The ambiguity is intentional. By entertaining the Saab Gripen—a Swedish alternative that could be manufactured domestically in Canada—Ottawa has placed a multi-billion-dollar bullseye on U.S. defense manufacturing jobs. In the transactional world of the Trump administration, $28 billion flowing into American factory towns is a powerful sedative against protectionist impulses. It is an offer Carney hasn’t made yet, but one that every lobbyist in Washington knows is on the table.

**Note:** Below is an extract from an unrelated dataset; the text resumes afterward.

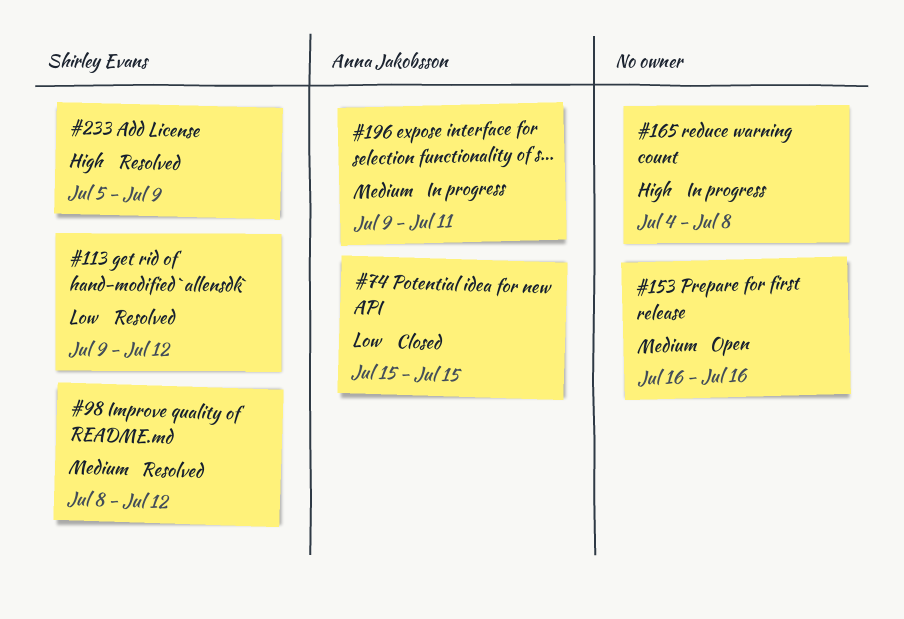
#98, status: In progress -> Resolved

Pension Power and Political Calendars
The final two cards are subtler but no less lethal. Canada’s pension funds—among the largest institutional investors on the planet—manage hundreds of billions in American infrastructure and real estate. Mr. Carney, a veteran of Goldman Sachs and the Bank of England, understands how to frame this as a “win” for the Trump base: Canadian capital can rebuild American roads, but only if Canadian steel is allowed to build them tariff-free.
Finally, there is the card of the calendar. The U.S. midterm elections in November represent a ticking clock for the Republican Party. With 60 percent of Americans already opposing tariffs and expressing anxiety over the cost of living, every month Canada holds out is a month that the political price of a trade war rises for vulnerable GOP incumbents.
Conclusion: The Art of the Hold
The risks for Canada are visceral. GDP has contracted, and unemployment sits at a stubborn 6.7 percent. The Bank of Canada is paralyzed by the inflationary ghost of the Middle East conflict. To walk away from KUSMA would be to court a recession that could define a generation.
Yet, Mr. Carney appears to be betting on the fact that while Trump likes to talk about “the deal,” Canada is the one holding the infrastructure of the American economy together. At the World Economic Forum in Davos, Carney remarked that “patience wins.”
As July 1st approaches, the world is watching to see if this former central banker will blink. But for the first time in decades, the person sitting across from the American President isn’t just asking for a seat at the table—they are the ones who built the table, and they are prepared to walk away from it if the terms aren’t right.